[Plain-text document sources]
# # # # # # #
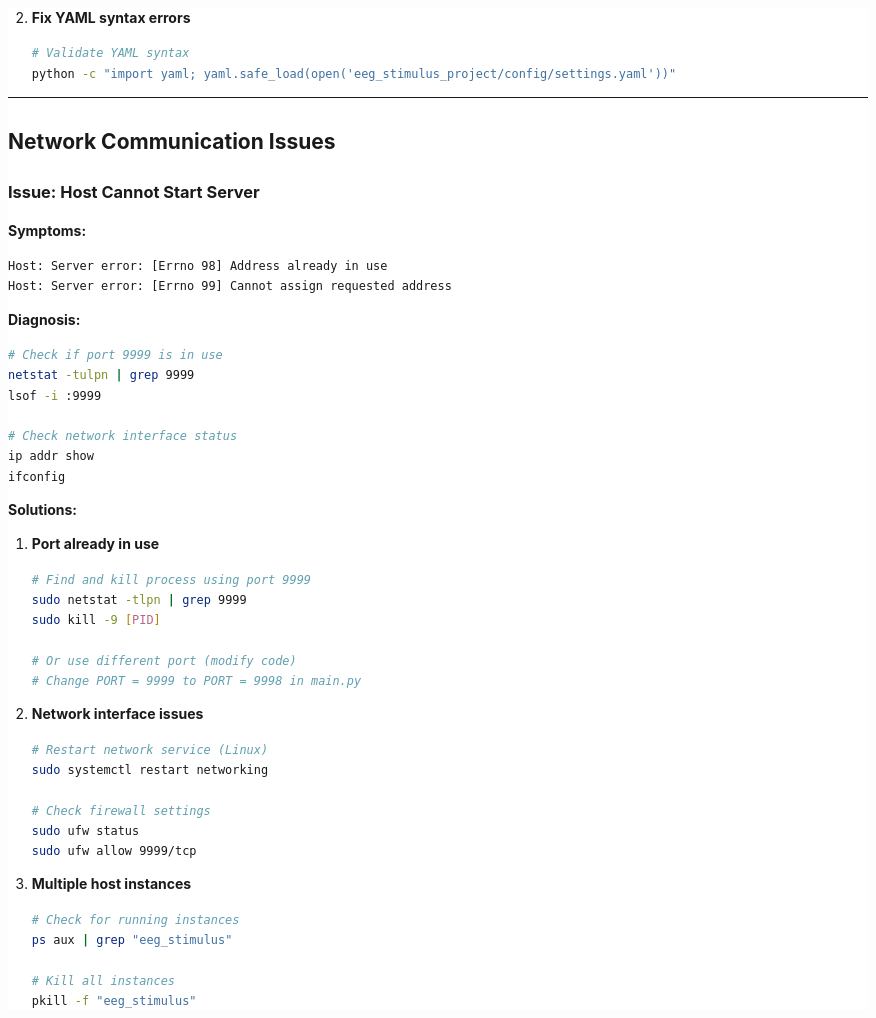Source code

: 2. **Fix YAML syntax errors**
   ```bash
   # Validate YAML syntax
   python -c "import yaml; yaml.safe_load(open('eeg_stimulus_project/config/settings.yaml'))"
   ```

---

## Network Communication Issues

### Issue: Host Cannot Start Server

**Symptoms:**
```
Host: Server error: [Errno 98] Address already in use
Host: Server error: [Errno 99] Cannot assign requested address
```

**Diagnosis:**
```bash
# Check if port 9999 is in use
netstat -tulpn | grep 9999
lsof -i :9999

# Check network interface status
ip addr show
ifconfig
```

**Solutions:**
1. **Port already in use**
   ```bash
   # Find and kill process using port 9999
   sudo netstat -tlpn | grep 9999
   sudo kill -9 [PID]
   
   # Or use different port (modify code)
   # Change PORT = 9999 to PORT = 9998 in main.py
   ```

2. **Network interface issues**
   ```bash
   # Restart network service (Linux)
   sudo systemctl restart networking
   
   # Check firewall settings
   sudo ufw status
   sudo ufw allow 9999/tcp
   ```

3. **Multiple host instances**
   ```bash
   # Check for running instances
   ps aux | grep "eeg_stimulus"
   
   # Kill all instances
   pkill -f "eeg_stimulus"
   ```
# # # # # # #
Which lines hold the word "already"? Copy each of them from the records.

Host: Server error: [Errno 98] Address already in use
1. **Port already in use**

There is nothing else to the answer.